Task: Please set down the data word for word; images do not go in the copy.
☆ ☆ ☆ ☆
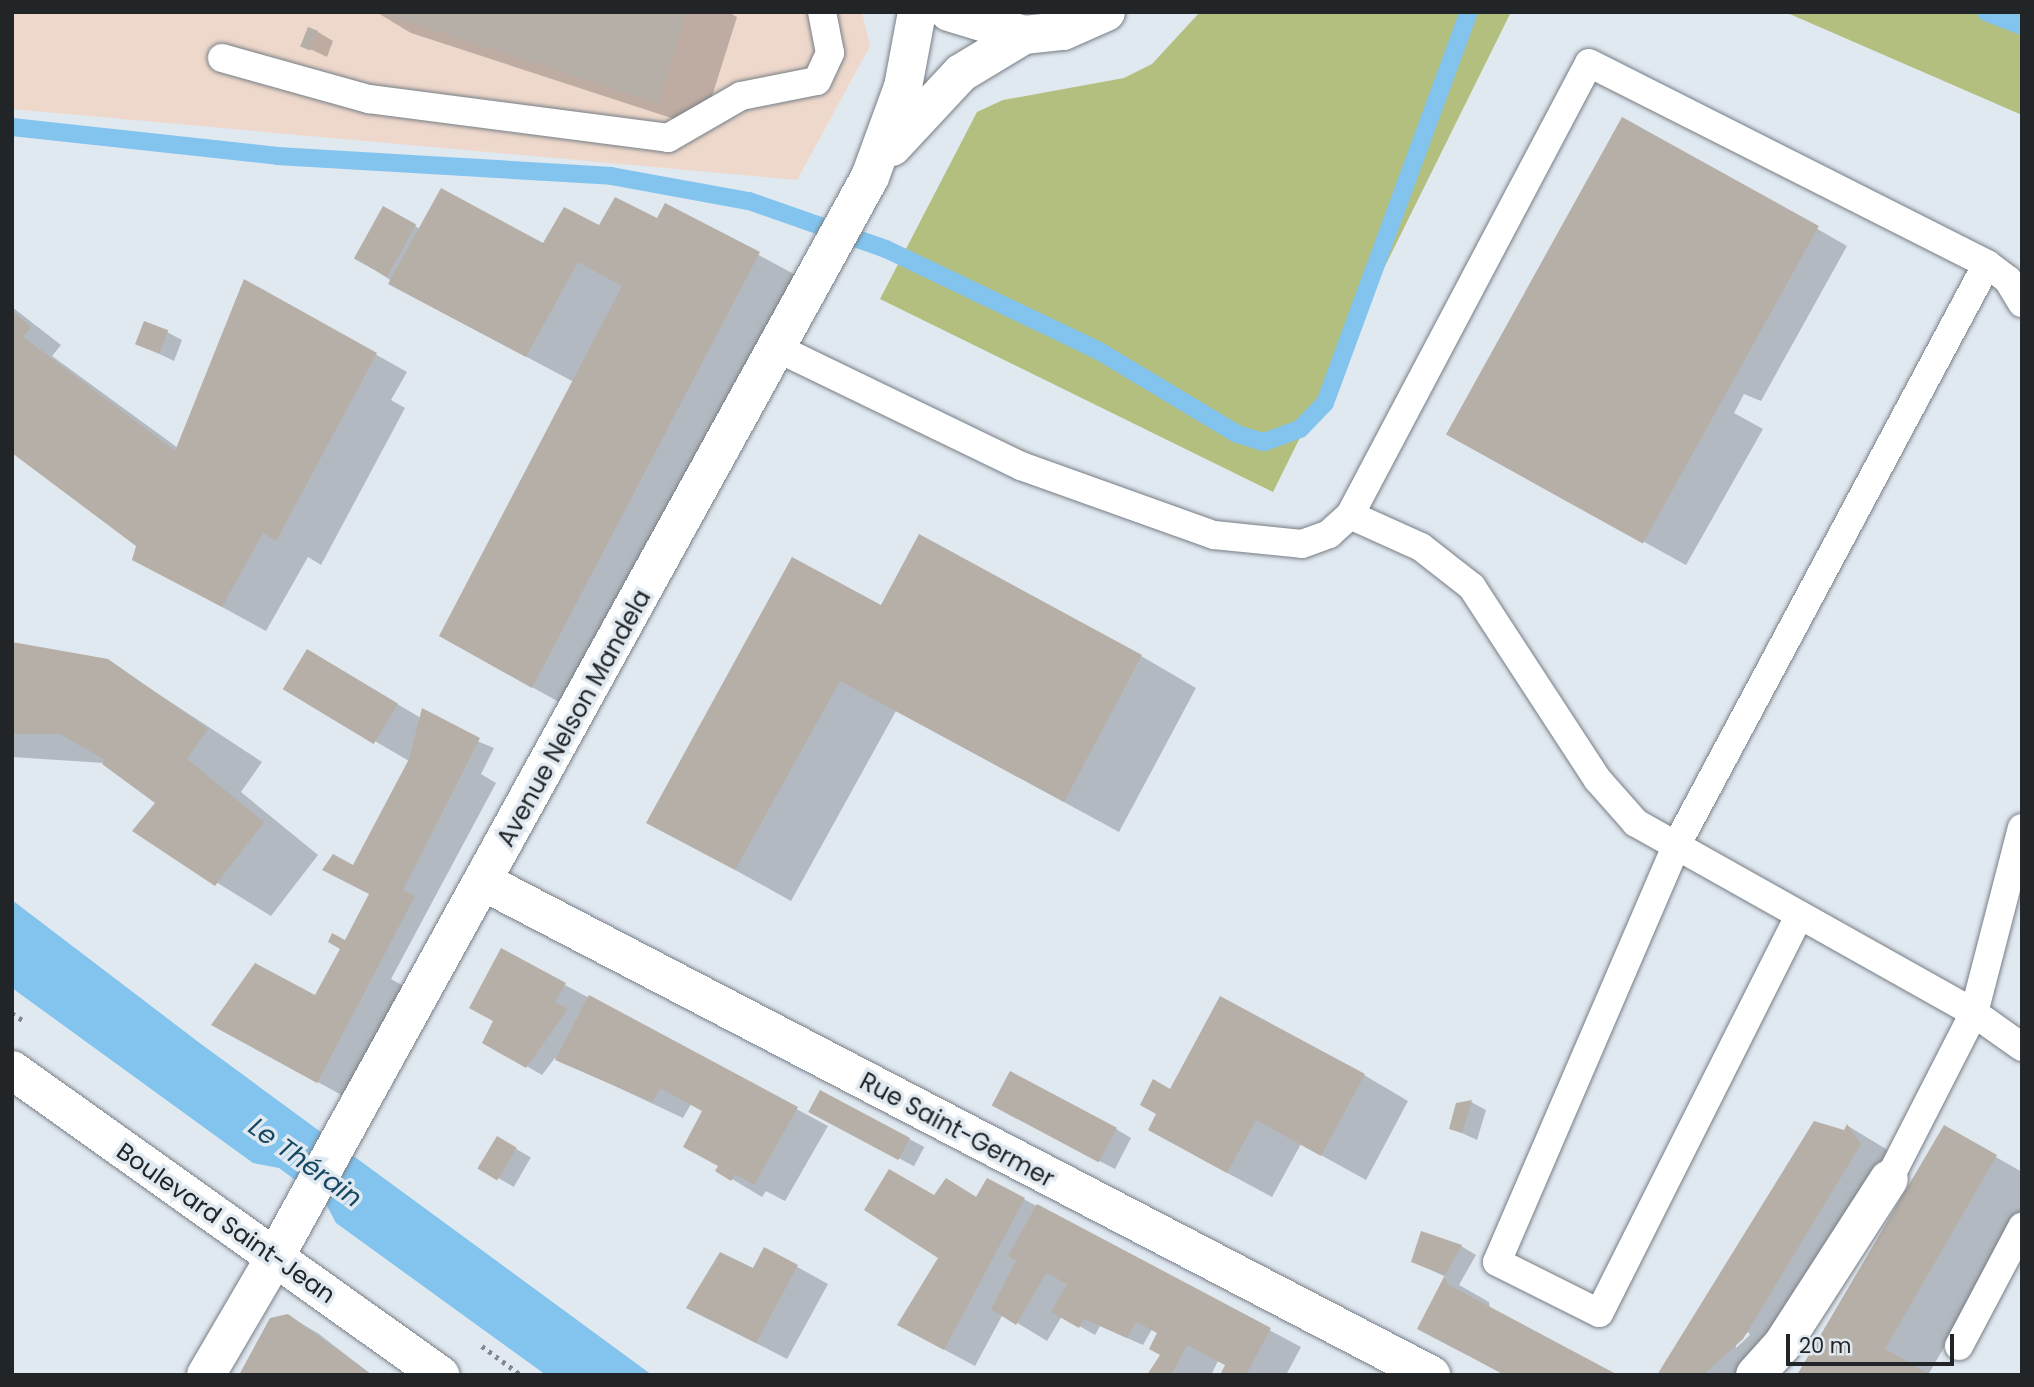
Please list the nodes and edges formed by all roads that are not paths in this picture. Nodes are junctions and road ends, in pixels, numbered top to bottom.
1 (822, 12) edge
2 (917, 12) edge
3 (950, 12) edge
4 (1106, 12) edge
5 (1024, 35) junction
6 (222, 58) dead end
7 (864, 188) junction
8 (1987, 264) junction
9 (2022, 303) edge
10 (777, 348) junction
11 (1350, 515) junction
12 (2022, 828) edge
13 (1675, 848) junction
14 (484, 882) junction
15 (1798, 918) junction
16 (1974, 1013) junction
17 (2022, 1047) edge
18 (12, 1070) edge
19 (1889, 1179) joint
20 (2022, 1227) edge
21 (275, 1257) junction
22 (1959, 1346) dead end
23 (206, 1375) edge
24 (440, 1375) edge
25 (1431, 1375) edge
26 (1755, 1375) edge

1 - 6 lane
2 - 7 street, Avenue Nelson Mandela
3 - 5 street, Avenue Nelson Mandela
4 - 5 street, Avenue Nelson Mandela
5 - 7 street, Avenue Nelson Mandela
7 - 10 street, Avenue Nelson Mandela
8 - 9 lane
8 - 11 lane
8 - 13 lane
10 - 11 lane
10 - 14 street, Avenue Nelson Mandela
11 - 13 lane
12 - 16 lane
13 - 15 lane
13 - 15 lane
14 - 21 street, Avenue Nelson Mandela
14 - 25 street, Rue Saint-Germer
15 - 16 lane
16 - 17 lane
16 - 19 lane
18 - 21 street, Boulevard Saint-Jean
19 - 26 street
20 - 22 lane
21 - 23 street, Avenue Nelson Mandela
21 - 24 street, Boulevard Saint-Jean

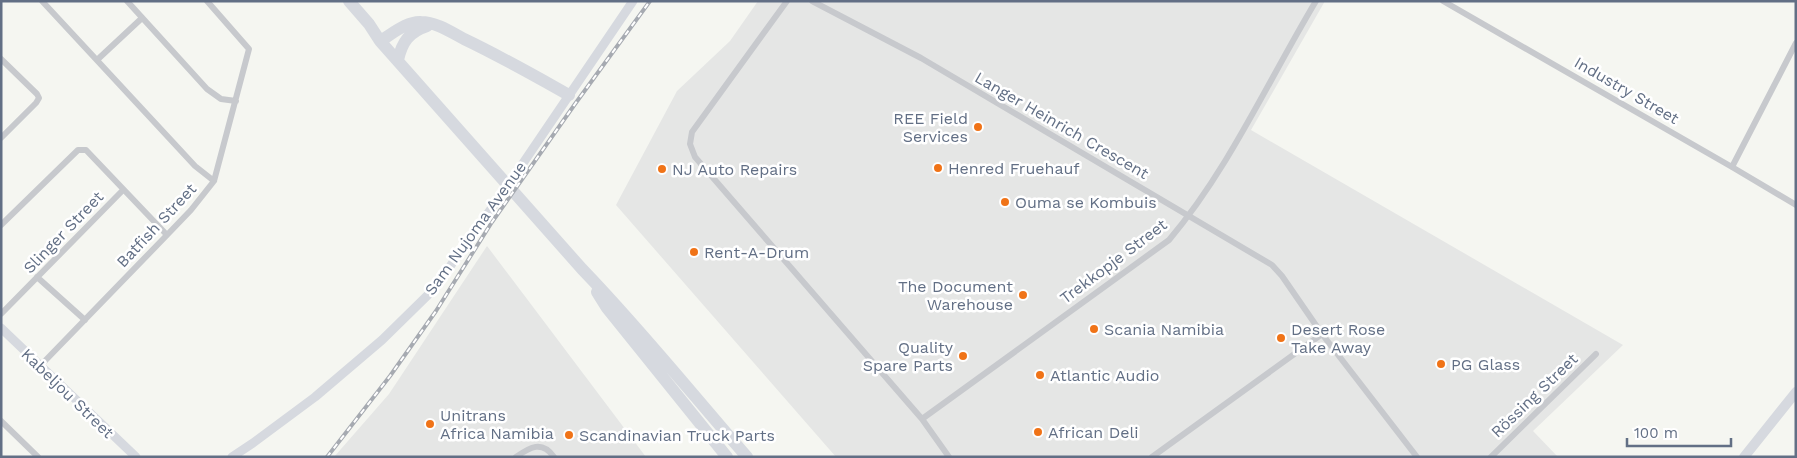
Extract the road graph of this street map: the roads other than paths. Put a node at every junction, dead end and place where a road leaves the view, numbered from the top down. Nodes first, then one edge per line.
1 (42, 1) edge
2 (127, 1) edge
3 (207, 1) edge
4 (342, 1) edge
5 (349, 1) edge
6 (633, 1) edge
7 (786, 1) edge
8 (812, 1) edge
9 (1316, 1) edge
10 (1443, 1) edge
11 (142, 18) junction
12 (432, 24) junction
13 (380, 41) junction
14 (1796, 43) edge
15 (1, 59) edge
16 (96, 60) junction
17 (398, 60) junction
18 (569, 95) junction
19 (236, 101) junction
20 (1, 138) edge
21 (1732, 167) junction
22 (214, 181) junction
23 (123, 190) junction
24 (1796, 205) edge
25 (1190, 216) junction
26 (1, 225) edge
27 (168, 235) junction
28 (582, 269) junction
29 (37, 277) junction
30 (1, 314) edge
31 (85, 320) junction
32 (1, 328) edge
33 (1322, 334) junction
34 (1596, 354) dead end
35 (40, 366) junction
36 (1796, 392) edge
37 (922, 419) junction
38 (1, 421) edge
39 (38, 457) edge
40 (136, 457) edge
41 (232, 457) edge
42 (516, 457) edge
43 (554, 457) edge
44 (727, 457) edge
45 (747, 457) edge
46 (949, 457) edge
47 (1152, 457) edge
48 (1417, 457) edge
49 (1491, 457) edge
50 (1744, 457) edge

1 - 16 street
2 - 11 street
3 - 19 street, Batfish Street
4 - 13 highway
5 - 13 highway
6 - 18 street, Sam Nujoma Avenue
7 - 37 street
8 - 25 street, Langer Heinrich Crescent
9 - 25 street, Trekkopje Street
10 - 21 street, Industry Street
11 - 16 street
11 - 19 street
12 - 13 highway
12 - 17 highway
12 - 18 highway
13 - 17 highway
14 - 21 street
15 - 20 street
16 - 22 street
17 - 28 highway
18 - 41 street, Sam Nujoma Avenue
19 - 22 street, Batfish Street
21 - 24 street, Industry Street
22 - 27 street, Batfish Street
23 - 26 street
23 - 27 street
23 - 29 street, Slinger Street
25 - 33 street, Langer Heinrich Crescent
25 - 37 street, Trekkopje Street
27 - 31 street, Batfish Street
28 - 44 highway
28 - 45 highway
29 - 30 street, Slinger Street
29 - 31 street
31 - 35 street, Batfish Street
32 - 35 street, Kabeljou Street
33 - 47 street
33 - 48 street, Langer Heinrich Crescent
34 - 49 street, Rössing Street
35 - 40 street, Kabeljou Street
36 - 50 main road
37 - 46 street
38 - 39 street
42 - 43 street

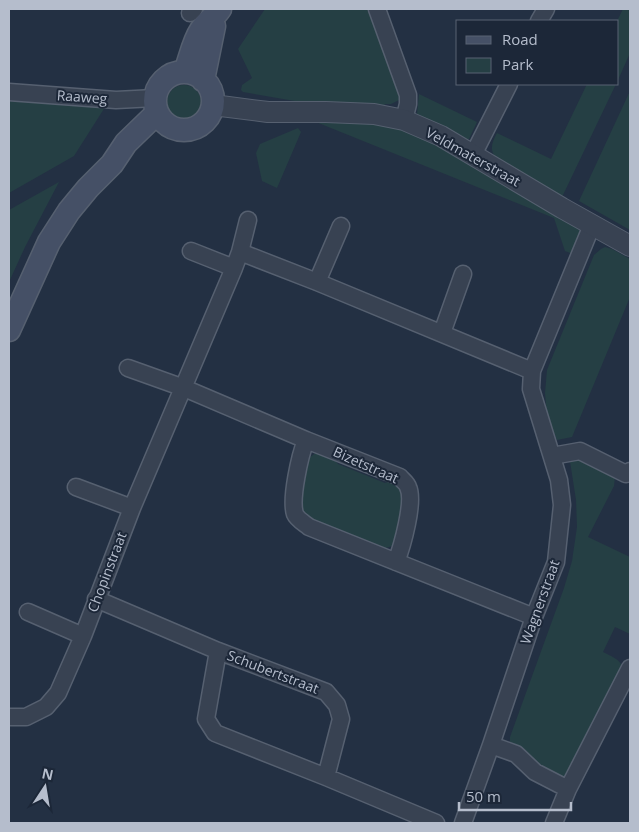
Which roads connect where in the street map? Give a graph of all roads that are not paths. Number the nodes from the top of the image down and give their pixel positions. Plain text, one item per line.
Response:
1 (377, 9) edge
2 (546, 9) edge
3 (215, 12) edge
4 (540, 20) edge
5 (194, 76) junction
6 (508, 85) edge
7 (9, 92) edge
8 (213, 105) junction
9 (160, 112) junction
10 (404, 120) junction
11 (473, 155) junction
12 (248, 220) dead end
13 (592, 225) junction
14 (341, 226) dead end
15 (630, 246) edge
16 (192, 251) dead end
17 (237, 260) junction
18 (463, 274) dead end
19 (317, 282) junction
20 (9, 330) edge
21 (442, 333) junction
22 (128, 368) dead end
23 (532, 371) junction
24 (184, 388) junction
25 (306, 440) junction
26 (552, 456) junction
27 (630, 471) edge
28 (76, 487) dead end
29 (132, 508) junction
30 (396, 562) junction
31 (96, 599) junction
32 (28, 612) dead end
33 (534, 617) junction
34 (83, 636) junction
35 (218, 651) junction
36 (630, 668) edge
37 (9, 717) edge
38 (491, 745) junction
39 (326, 777) junction
40 (568, 789) junction
41 (436, 823) edge
42 (462, 823) edge
43 (554, 823) edge

1 - 10 street
2 - 4 street
3 - 5 main road
5 - 8 main road
5 - 9 main road
6 - 11 street
7 - 9 street, Raaweg
8 - 9 main road
8 - 10 street, Veldmaterstraat
9 - 20 main road
10 - 11 street, Veldmaterstraat
11 - 13 street, Veldmaterstraat
12 - 17 street, Chopinstraat
13 - 15 street, Veldmaterstraat
13 - 23 street, Wagnerstraat
14 - 19 street
16 - 17 street
17 - 19 street
17 - 24 street, Chopinstraat
18 - 21 street
19 - 21 street
21 - 23 street
22 - 24 street
23 - 26 street, Wagnerstraat
24 - 25 street, Bizetstraat
24 - 29 street, Chopinstraat
25 - 30 street
25 - 30 street, Bizetstraat
26 - 27 street
26 - 33 street, Wagnerstraat
28 - 29 street
29 - 31 street, Chopinstraat
30 - 33 street
31 - 34 street, Chopinstraat
31 - 35 street, Schubertstraat
32 - 34 street
33 - 38 street, Wagnerstraat
34 - 37 street, Chopinstraat
35 - 39 street, Schubertstraat
35 - 39 street, Schubertstraat
36 - 40 street
38 - 40 street
38 - 42 street, Wagnerstraat
39 - 41 street, Schubertstraat
40 - 43 street

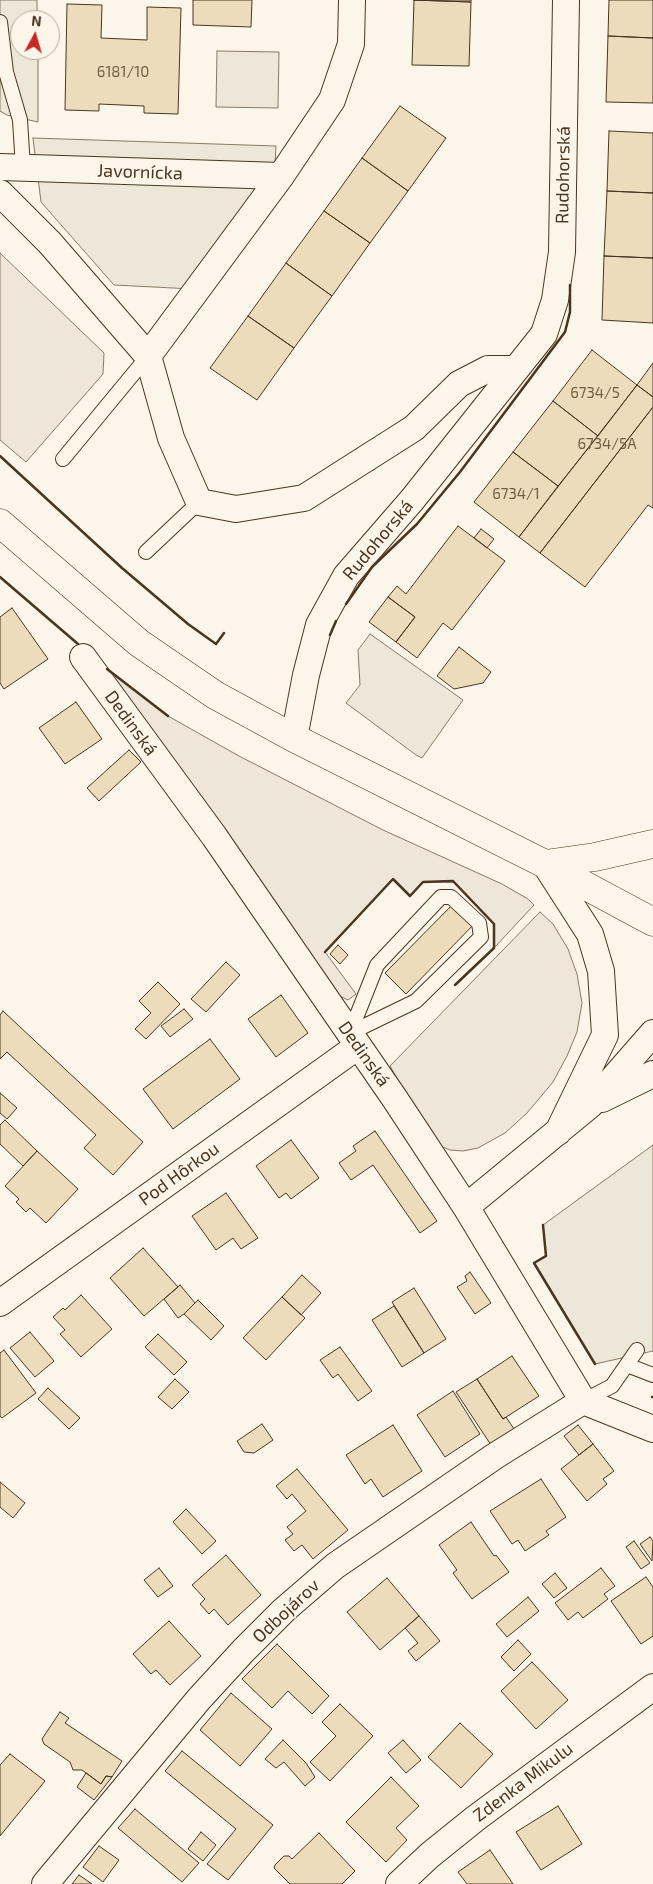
☆ ☆ ☆ ☆
Response below:
Please list the nodes and edges formed by all roads that are not paths in this picture. Nodes are junctions and road ends, in pixels, numbered top to bottom.
1 (822, 12) edge
2 (917, 12) edge
3 (950, 12) edge
4 (1106, 12) edge
5 (1024, 35) junction
6 (222, 58) dead end
7 (864, 188) junction
8 (1987, 264) junction
9 (2022, 303) edge
10 (777, 348) junction
11 (1350, 515) junction
12 (2022, 828) edge
13 (1675, 848) junction
14 (484, 882) junction
15 (1798, 918) junction
16 (1974, 1013) junction
17 (2022, 1047) edge
18 (12, 1070) edge
19 (1889, 1179) joint
20 (2022, 1227) edge
21 (275, 1257) junction
22 (1959, 1346) dead end
23 (206, 1375) edge
24 (440, 1375) edge
25 (1431, 1375) edge
26 (1755, 1375) edge

1 - 6 lane
2 - 7 street, Avenue Nelson Mandela
3 - 5 street, Avenue Nelson Mandela
4 - 5 street, Avenue Nelson Mandela
5 - 7 street, Avenue Nelson Mandela
7 - 10 street, Avenue Nelson Mandela
8 - 9 lane
8 - 11 lane
8 - 13 lane
10 - 11 lane
10 - 14 street, Avenue Nelson Mandela
11 - 13 lane
12 - 16 lane
13 - 15 lane
13 - 15 lane
14 - 21 street, Avenue Nelson Mandela
14 - 25 street, Rue Saint-Germer
15 - 16 lane
16 - 17 lane
16 - 19 lane
18 - 21 street, Boulevard Saint-Jean
19 - 26 street
20 - 22 lane
21 - 23 street, Avenue Nelson Mandela
21 - 24 street, Boulevard Saint-Jean

Extract the road graph of this street map: the roads other than paths. Put a node at every junction, dead end and place where a road leaves the view, numbered from the top down. Nodes first, then one edge per line.
1 (42, 1) edge
2 (127, 1) edge
3 (207, 1) edge
4 (342, 1) edge
5 (349, 1) edge
6 (633, 1) edge
7 (786, 1) edge
8 (812, 1) edge
9 (1316, 1) edge
10 (1443, 1) edge
11 (142, 18) junction
12 (432, 24) junction
13 (380, 41) junction
14 (1796, 43) edge
15 (1, 59) edge
16 (96, 60) junction
17 (398, 60) junction
18 (569, 95) junction
19 (236, 101) junction
20 (1, 138) edge
21 (1732, 167) junction
22 (214, 181) junction
23 (123, 190) junction
24 (1796, 205) edge
25 (1190, 216) junction
26 (1, 225) edge
27 (168, 235) junction
28 (582, 269) junction
29 (37, 277) junction
30 (1, 314) edge
31 (85, 320) junction
32 (1, 328) edge
33 (1322, 334) junction
34 (1596, 354) dead end
35 (40, 366) junction
36 (1796, 392) edge
37 (922, 419) junction
38 (1, 421) edge
39 (38, 457) edge
40 (136, 457) edge
41 (232, 457) edge
42 (516, 457) edge
43 (554, 457) edge
44 (727, 457) edge
45 (747, 457) edge
46 (949, 457) edge
47 (1152, 457) edge
48 (1417, 457) edge
49 (1491, 457) edge
50 (1744, 457) edge

1 - 16 street
2 - 11 street
3 - 19 street, Batfish Street
4 - 13 highway
5 - 13 highway
6 - 18 street, Sam Nujoma Avenue
7 - 37 street
8 - 25 street, Langer Heinrich Crescent
9 - 25 street, Trekkopje Street
10 - 21 street, Industry Street
11 - 16 street
11 - 19 street
12 - 13 highway
12 - 17 highway
12 - 18 highway
13 - 17 highway
14 - 21 street
15 - 20 street
16 - 22 street
17 - 28 highway
18 - 41 street, Sam Nujoma Avenue
19 - 22 street, Batfish Street
21 - 24 street, Industry Street
22 - 27 street, Batfish Street
23 - 26 street
23 - 27 street
23 - 29 street, Slinger Street
25 - 33 street, Langer Heinrich Crescent
25 - 37 street, Trekkopje Street
27 - 31 street, Batfish Street
28 - 44 highway
28 - 45 highway
29 - 30 street, Slinger Street
29 - 31 street
31 - 35 street, Batfish Street
32 - 35 street, Kabeljou Street
33 - 47 street
33 - 48 street, Langer Heinrich Crescent
34 - 49 street, Rössing Street
35 - 40 street, Kabeljou Street
36 - 50 main road
37 - 46 street
38 - 39 street
42 - 43 street

Which roads connect where in the street map? Give a graph of all roads that are not paths. Number the nodes from the top of the image down and give their pixel positions. Plain text, one item per line.
Response:
1 (377, 9) edge
2 (546, 9) edge
3 (215, 12) edge
4 (540, 20) edge
5 (194, 76) junction
6 (508, 85) edge
7 (9, 92) edge
8 (213, 105) junction
9 (160, 112) junction
10 (404, 120) junction
11 (473, 155) junction
12 (248, 220) dead end
13 (592, 225) junction
14 (341, 226) dead end
15 (630, 246) edge
16 (192, 251) dead end
17 (237, 260) junction
18 (463, 274) dead end
19 (317, 282) junction
20 (9, 330) edge
21 (442, 333) junction
22 (128, 368) dead end
23 (532, 371) junction
24 (184, 388) junction
25 (306, 440) junction
26 (552, 456) junction
27 (630, 471) edge
28 (76, 487) dead end
29 (132, 508) junction
30 (396, 562) junction
31 (96, 599) junction
32 (28, 612) dead end
33 (534, 617) junction
34 (83, 636) junction
35 (218, 651) junction
36 (630, 668) edge
37 (9, 717) edge
38 (491, 745) junction
39 (326, 777) junction
40 (568, 789) junction
41 (436, 823) edge
42 (462, 823) edge
43 (554, 823) edge

1 - 10 street
2 - 4 street
3 - 5 main road
5 - 8 main road
5 - 9 main road
6 - 11 street
7 - 9 street, Raaweg
8 - 9 main road
8 - 10 street, Veldmaterstraat
9 - 20 main road
10 - 11 street, Veldmaterstraat
11 - 13 street, Veldmaterstraat
12 - 17 street, Chopinstraat
13 - 15 street, Veldmaterstraat
13 - 23 street, Wagnerstraat
14 - 19 street
16 - 17 street
17 - 19 street
17 - 24 street, Chopinstraat
18 - 21 street
19 - 21 street
21 - 23 street
22 - 24 street
23 - 26 street, Wagnerstraat
24 - 25 street, Bizetstraat
24 - 29 street, Chopinstraat
25 - 30 street
25 - 30 street, Bizetstraat
26 - 27 street
26 - 33 street, Wagnerstraat
28 - 29 street
29 - 31 street, Chopinstraat
30 - 33 street
31 - 34 street, Chopinstraat
31 - 35 street, Schubertstraat
32 - 34 street
33 - 38 street, Wagnerstraat
34 - 37 street, Chopinstraat
35 - 39 street, Schubertstraat
35 - 39 street, Schubertstraat
36 - 40 street
38 - 40 street
38 - 42 street, Wagnerstraat
39 - 41 street, Schubertstraat
40 - 43 street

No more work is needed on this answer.